Financial News
Leveraged ETFs, A Bad Investment But Great for Trading
What’s a Leveraged ETF?
A benchmark ETF is designed to mirror or track the performance of the underlying index. For example, if the S&P 500 index is up 10% for the year, then the SPY ETF should also be up 10% for the year. However, a leveraged ETF is only designed to mirror a multiple of the one-day performance of the underlying benchmark index. The UltraPro S&P 500 ETF (NYSEARCA: UPRO) is a 3X or triple-leveraged ETF of the S&P 500 index. This ETF should mirror 3X the one-day performance of the S&P 500. If the SPY is up 1% on the day, then the UPRO should be up 3% for the day. It enables traders to reap the same results of the underlying index gains or losses with less capital or attain greater returns with the same capital.
Whats is Wrong with Holding Leverage ETFs Long-Term?

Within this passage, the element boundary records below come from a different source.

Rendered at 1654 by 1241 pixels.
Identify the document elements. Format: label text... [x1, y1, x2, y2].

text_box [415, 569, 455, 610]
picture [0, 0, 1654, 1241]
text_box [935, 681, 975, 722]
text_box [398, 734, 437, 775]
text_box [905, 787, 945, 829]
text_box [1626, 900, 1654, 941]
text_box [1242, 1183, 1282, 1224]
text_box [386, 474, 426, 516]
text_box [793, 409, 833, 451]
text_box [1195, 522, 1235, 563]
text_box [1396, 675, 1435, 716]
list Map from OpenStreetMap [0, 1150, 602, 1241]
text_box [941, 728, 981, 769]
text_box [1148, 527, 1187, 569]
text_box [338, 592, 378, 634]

The inherent structural problem with leveraged ETFs, especially the triple leveraged ETFs, is they’re only designed to be held short-term as they only mirror the single-day performance of the underlying asset. To maintain a consistent leverage ratio (2X or 3X), they’re rebalanced nightly. Any gaps up or down in the underlying index can complicate matters. The compounding effect can work against the holder during periods of volatility.
Overly Simplified Example
Let’s take an example of three days of market fluctuations for +10%, -10%, and +20% for the S&P 500 compared to the 2X S&P 500 ETF (NYSEARCA: SSO). For simplicity sake, let’s assume the S&P 500 was at 1,000 and rose 10% on day 1. That would mean the S&P 500 closed at 1,100. The SSO would have moved 20% from $50 to $60. On day 2 the S&P 500 fell (-10%) or (-110 points) to 990. The SSO ETF would mirror the 2X one-day performance for a (-20%) of (-$12) drop from $60 to $48. On day 3 the S&P 500 rose 20% or (220 points) to 1,210. The SSO would rise 40% or $19.20 to $67.20. Based on just three days of trading performance, the S&P 500 started at 1,000 and ended the three-day period at 1,210 gaining 21%. The SSO ETF mirrored each one-day performance separately starting the week at $50 and ended the week at $67.20 for a 34.4% gain instead of 2X the S&P 500 gain for 42%. The compounding and volatility resulted in a (decayed) three-day performance of the SSO ETF of 34.4% instead of the (mistaken) implied expectation of 42%. Expenses and fees along with larger leverage speed up the decay even faster.
What are Leveraged ETFs Best For?
Since leveraged ETFs mirror a single day’s performance, they are best used for trading intraday. They can be used directionally with the added leverage to magnify gains (or losses). Smaller capital traders may opt to trade them since the cheaper prices require less capital in order to get the same percentage movement of the original index. Leveraged ETFs can also be used as a hedge against positions. For example, if the market starts to collapse, you might choose to short a triple-leveraged SPY 500 ETF to offset the losses in your long portfolio. Remember that the longer you hold a leveraged ETF, the more slippage and decay you’ll experience.